**Action item:**
Filter the lines below, copying only those with the string "necessary".
*** Begin section ***
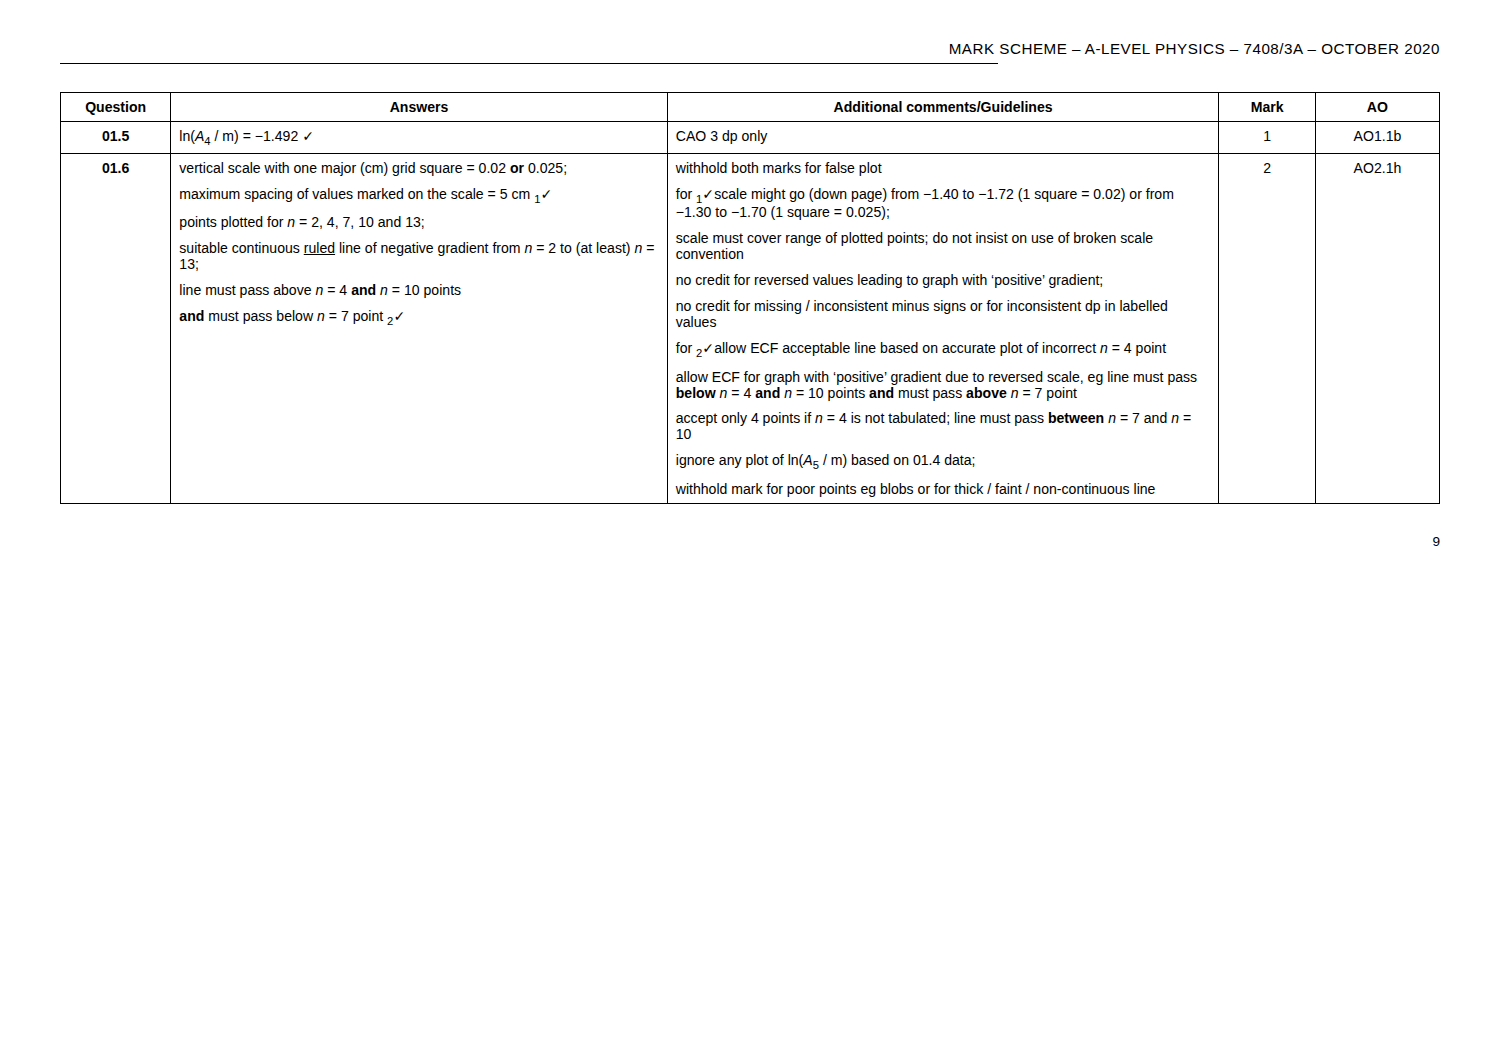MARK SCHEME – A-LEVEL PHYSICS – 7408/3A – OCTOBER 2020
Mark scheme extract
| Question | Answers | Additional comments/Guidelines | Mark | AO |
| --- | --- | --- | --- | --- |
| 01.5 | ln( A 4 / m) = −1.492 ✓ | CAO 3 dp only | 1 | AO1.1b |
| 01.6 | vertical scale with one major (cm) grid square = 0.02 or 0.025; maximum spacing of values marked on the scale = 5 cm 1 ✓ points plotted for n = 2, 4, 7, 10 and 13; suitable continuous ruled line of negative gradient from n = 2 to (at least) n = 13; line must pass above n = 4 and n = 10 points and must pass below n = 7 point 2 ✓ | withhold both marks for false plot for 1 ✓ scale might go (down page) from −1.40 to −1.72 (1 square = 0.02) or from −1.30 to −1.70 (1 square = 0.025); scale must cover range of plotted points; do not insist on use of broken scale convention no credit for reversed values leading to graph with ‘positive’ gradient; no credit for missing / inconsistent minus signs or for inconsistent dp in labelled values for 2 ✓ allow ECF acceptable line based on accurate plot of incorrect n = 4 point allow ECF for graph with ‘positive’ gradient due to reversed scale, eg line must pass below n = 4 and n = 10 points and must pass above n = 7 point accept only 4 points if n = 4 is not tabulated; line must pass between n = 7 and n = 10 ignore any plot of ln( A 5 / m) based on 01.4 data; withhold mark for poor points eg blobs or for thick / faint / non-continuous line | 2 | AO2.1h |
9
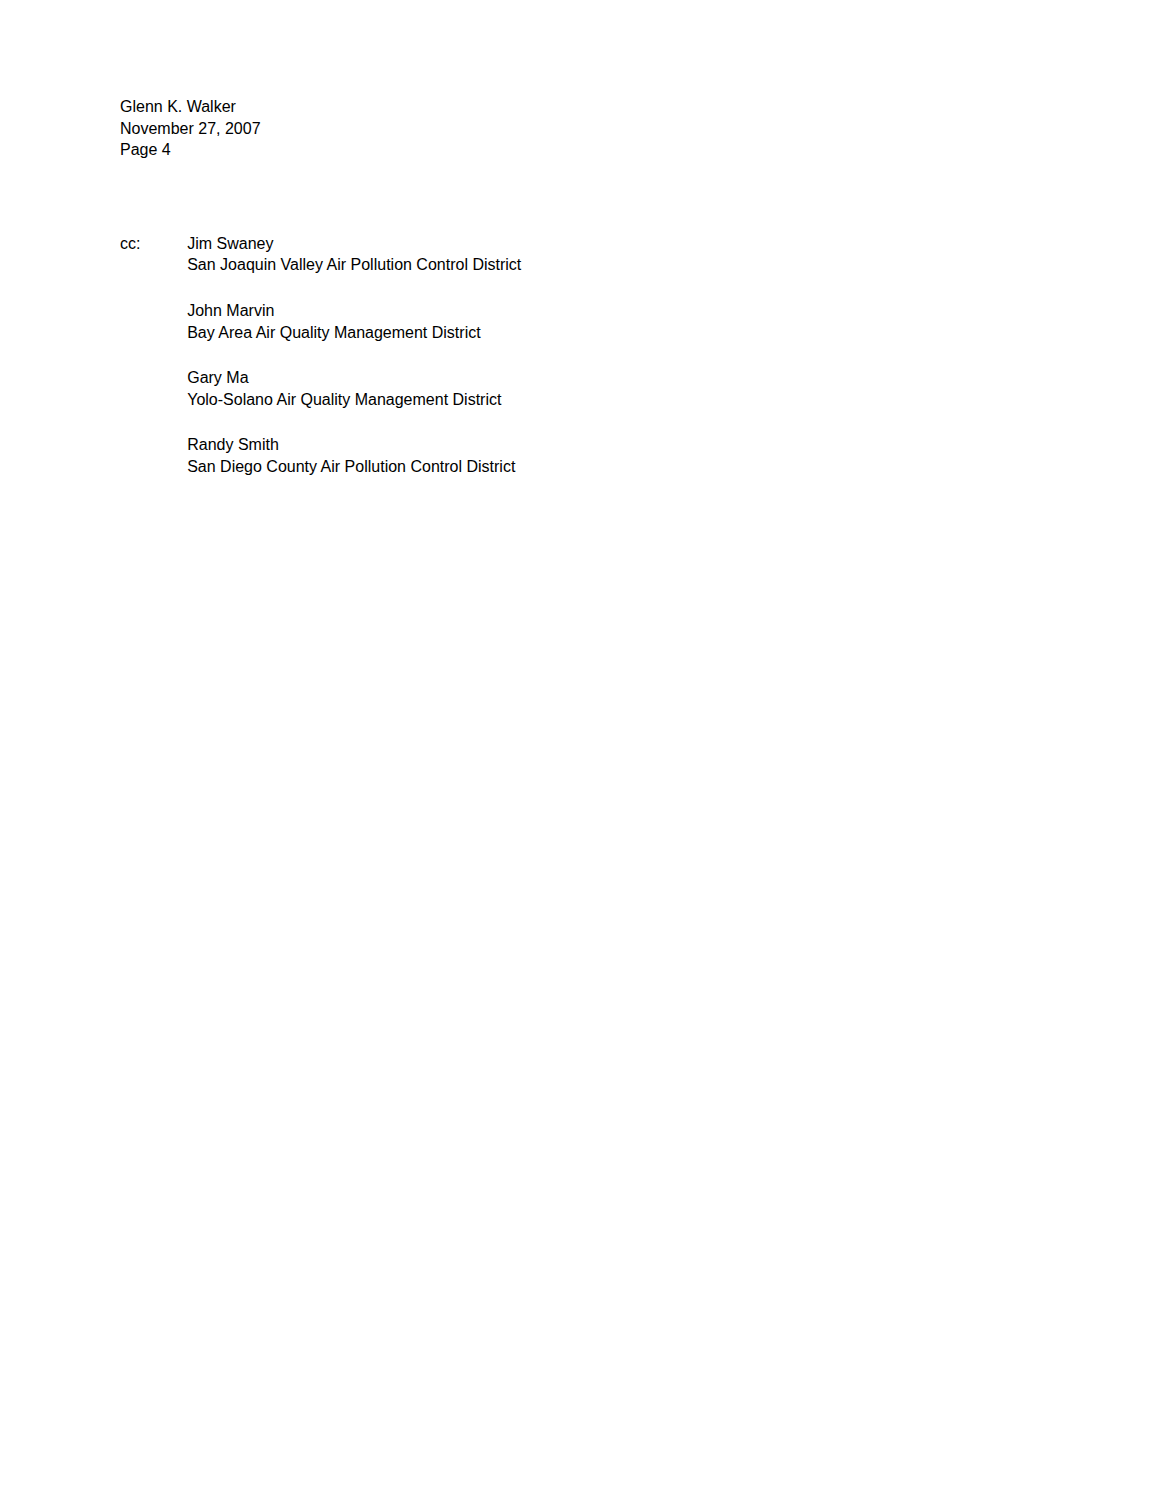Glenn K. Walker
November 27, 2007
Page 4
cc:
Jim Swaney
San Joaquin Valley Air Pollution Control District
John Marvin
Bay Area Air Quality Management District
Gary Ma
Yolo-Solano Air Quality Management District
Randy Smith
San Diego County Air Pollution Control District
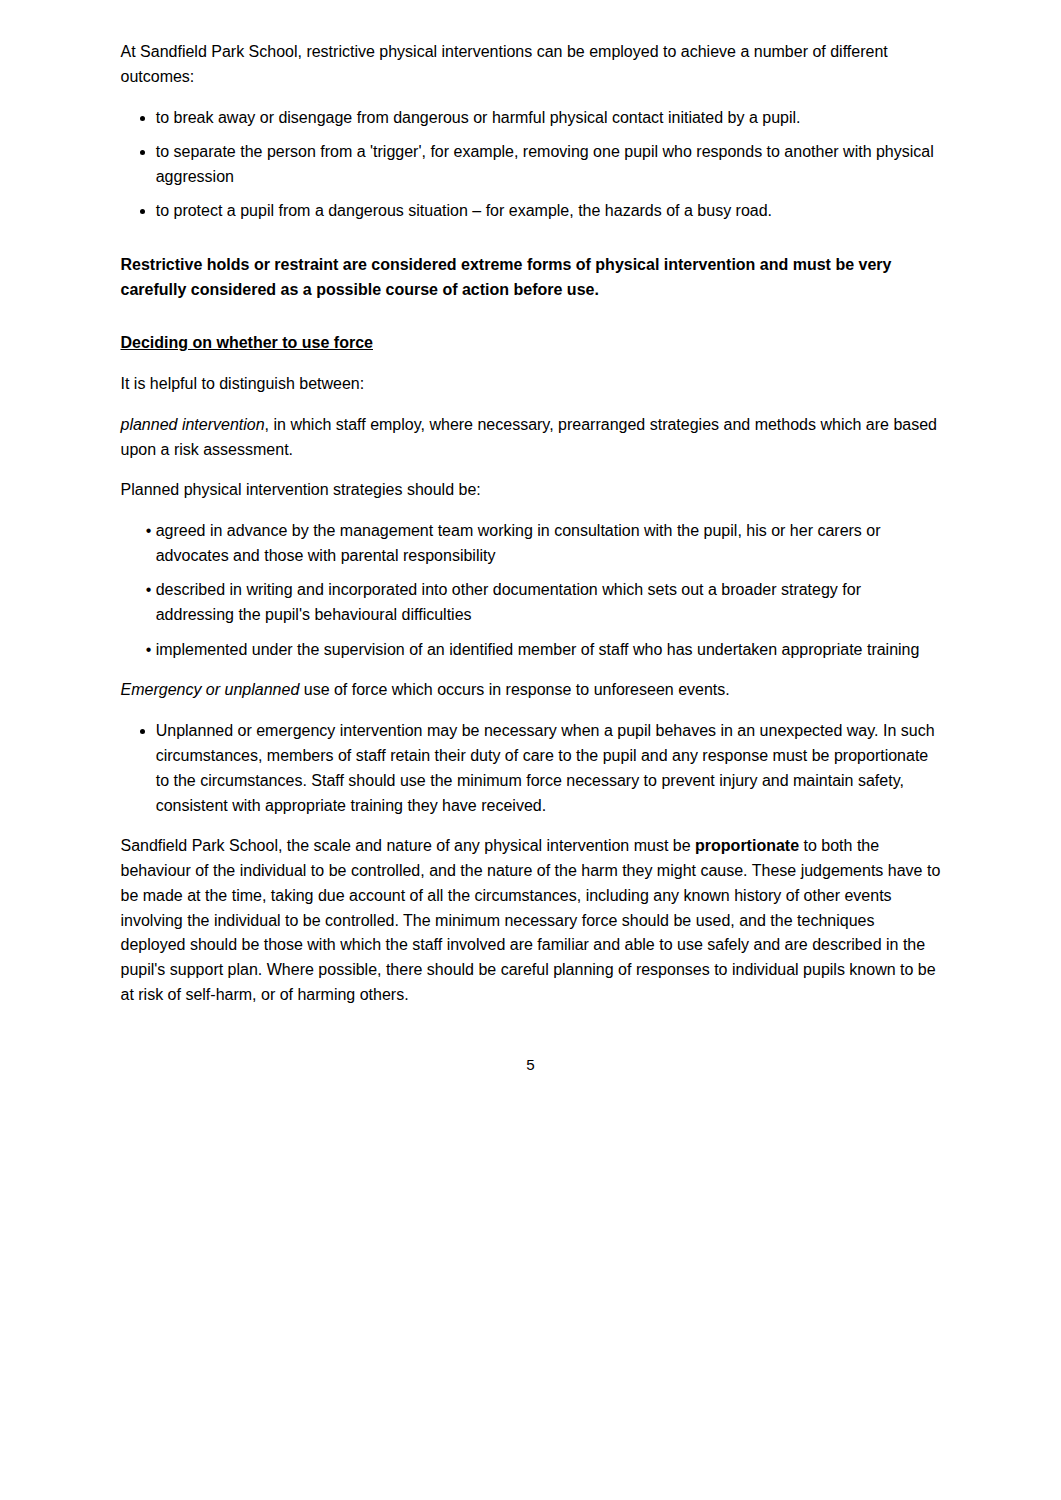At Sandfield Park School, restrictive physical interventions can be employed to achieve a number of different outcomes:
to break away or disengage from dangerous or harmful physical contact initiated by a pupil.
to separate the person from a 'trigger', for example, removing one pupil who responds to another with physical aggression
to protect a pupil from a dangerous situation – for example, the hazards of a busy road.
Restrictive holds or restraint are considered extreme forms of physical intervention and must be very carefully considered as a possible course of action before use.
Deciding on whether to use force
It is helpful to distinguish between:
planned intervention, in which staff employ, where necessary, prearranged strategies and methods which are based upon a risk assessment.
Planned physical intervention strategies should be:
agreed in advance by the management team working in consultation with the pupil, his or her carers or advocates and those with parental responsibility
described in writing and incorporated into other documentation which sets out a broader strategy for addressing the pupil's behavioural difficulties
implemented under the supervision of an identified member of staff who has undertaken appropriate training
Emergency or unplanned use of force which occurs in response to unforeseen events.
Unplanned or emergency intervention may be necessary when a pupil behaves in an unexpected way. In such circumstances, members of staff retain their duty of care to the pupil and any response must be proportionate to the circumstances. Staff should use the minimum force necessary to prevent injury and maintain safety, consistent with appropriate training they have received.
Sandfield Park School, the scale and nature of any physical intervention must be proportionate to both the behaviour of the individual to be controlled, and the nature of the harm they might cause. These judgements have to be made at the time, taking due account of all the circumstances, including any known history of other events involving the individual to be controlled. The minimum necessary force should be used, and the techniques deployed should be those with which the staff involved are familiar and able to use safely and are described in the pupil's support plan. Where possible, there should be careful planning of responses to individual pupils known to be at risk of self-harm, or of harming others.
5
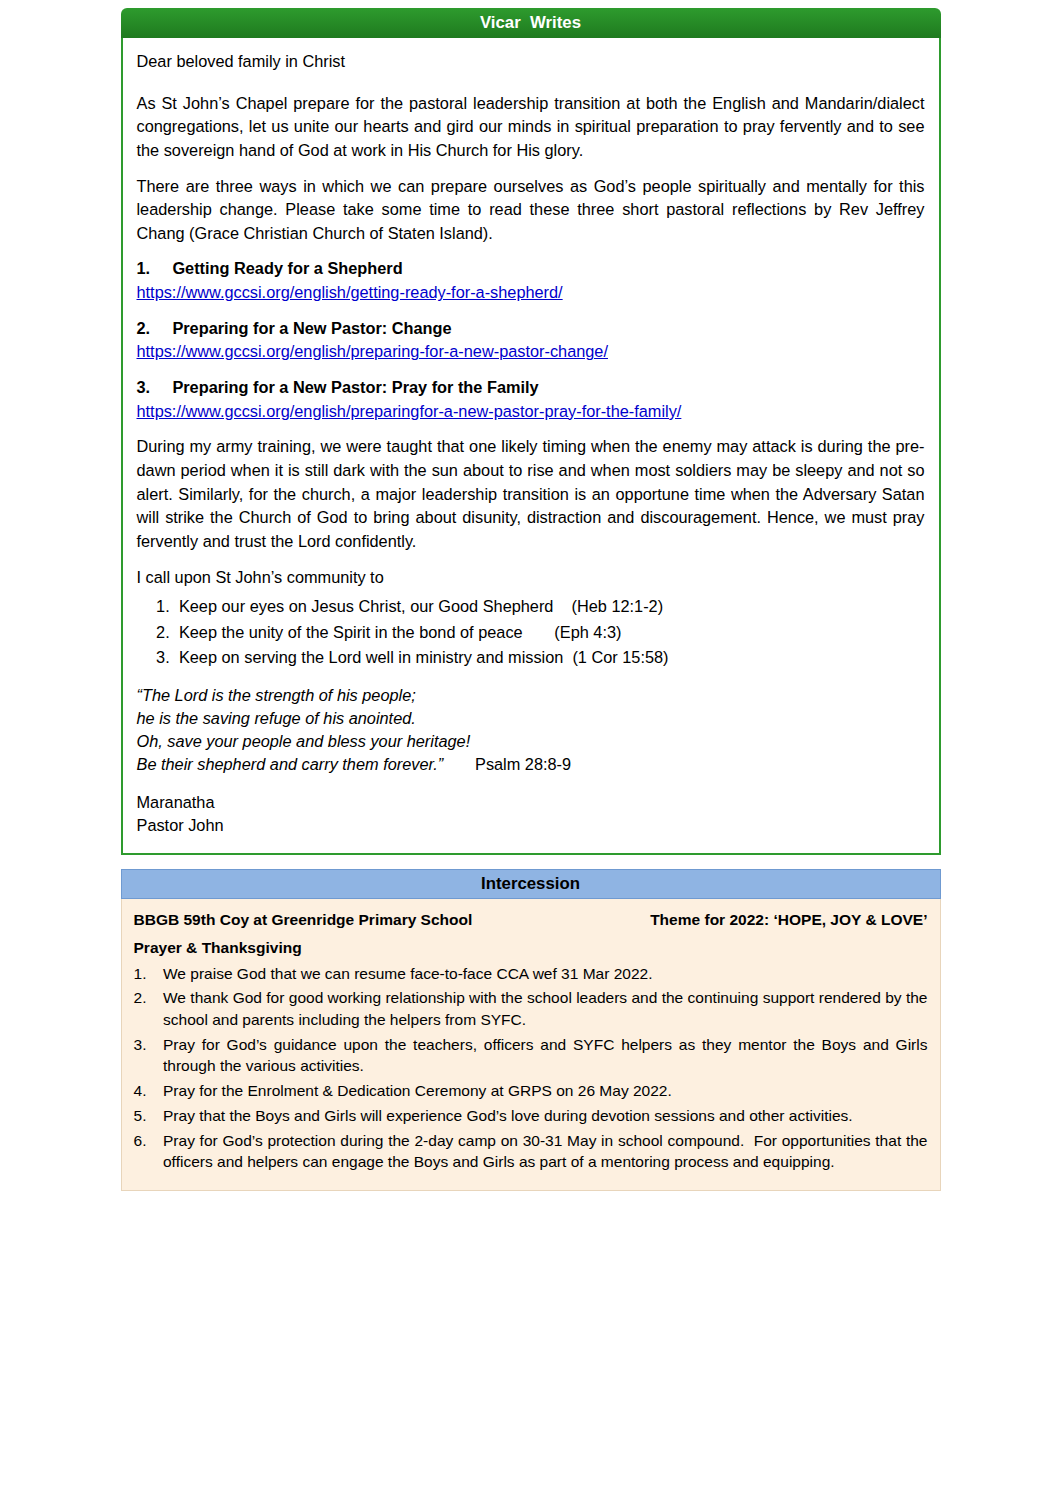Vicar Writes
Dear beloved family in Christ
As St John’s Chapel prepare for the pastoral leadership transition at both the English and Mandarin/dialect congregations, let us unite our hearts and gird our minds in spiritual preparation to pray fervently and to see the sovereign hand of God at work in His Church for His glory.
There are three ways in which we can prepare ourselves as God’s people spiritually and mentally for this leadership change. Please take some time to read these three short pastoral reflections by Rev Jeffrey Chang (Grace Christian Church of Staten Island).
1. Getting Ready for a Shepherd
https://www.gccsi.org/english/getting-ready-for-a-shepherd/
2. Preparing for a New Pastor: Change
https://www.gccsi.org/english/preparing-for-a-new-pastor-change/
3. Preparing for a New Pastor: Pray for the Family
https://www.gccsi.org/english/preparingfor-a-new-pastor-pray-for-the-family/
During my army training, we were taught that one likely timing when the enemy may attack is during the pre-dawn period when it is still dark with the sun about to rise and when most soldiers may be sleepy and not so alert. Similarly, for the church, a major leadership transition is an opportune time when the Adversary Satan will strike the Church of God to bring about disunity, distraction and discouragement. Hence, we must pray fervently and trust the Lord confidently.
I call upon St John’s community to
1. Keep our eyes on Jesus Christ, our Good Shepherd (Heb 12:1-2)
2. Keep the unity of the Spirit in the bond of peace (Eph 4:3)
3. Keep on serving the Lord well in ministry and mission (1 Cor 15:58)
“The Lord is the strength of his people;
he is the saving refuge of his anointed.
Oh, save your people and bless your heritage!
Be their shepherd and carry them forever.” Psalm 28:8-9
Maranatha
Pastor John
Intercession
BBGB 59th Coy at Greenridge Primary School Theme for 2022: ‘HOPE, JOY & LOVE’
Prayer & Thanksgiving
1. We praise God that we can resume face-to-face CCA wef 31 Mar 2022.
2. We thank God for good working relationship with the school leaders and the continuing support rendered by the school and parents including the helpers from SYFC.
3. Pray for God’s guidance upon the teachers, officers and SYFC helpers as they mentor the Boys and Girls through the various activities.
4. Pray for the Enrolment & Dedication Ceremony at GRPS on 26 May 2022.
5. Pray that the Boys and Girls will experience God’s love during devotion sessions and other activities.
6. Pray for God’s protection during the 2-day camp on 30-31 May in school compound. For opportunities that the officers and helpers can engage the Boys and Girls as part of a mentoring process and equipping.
*** End section ***
**Solution to the problem:**
planned intervention, in which staff employ, where necessary, prearranged strategies and methods which are based upon a risk assessment.
Unplanned or emergency intervention may be necessary when a pupil behaves in an unexpected way. In such circumstances, members of staff retain their duty of care to the pupil and any response must be proportionate to the circumstances. Staff should use the minimum force necessary to prevent injury and maintain safety, consistent with appropriate training they have received.
Sandfield Park School, the scale and nature of any physical intervention must be proportionate to both the behaviour of the individual to be controlled, and the nature of the harm they might cause. These judgements have to be made at the time, taking due account of all the circumstances, including any known history of other events involving the individual to be controlled. The minimum necessary force should be used, and the techniques deployed should be those with which the staff involved are familiar and able to use safely and are described in the pupil's support plan. Where possible, there should be careful planning of responses to individual pupils known to be at risk of self-harm, or of harming others.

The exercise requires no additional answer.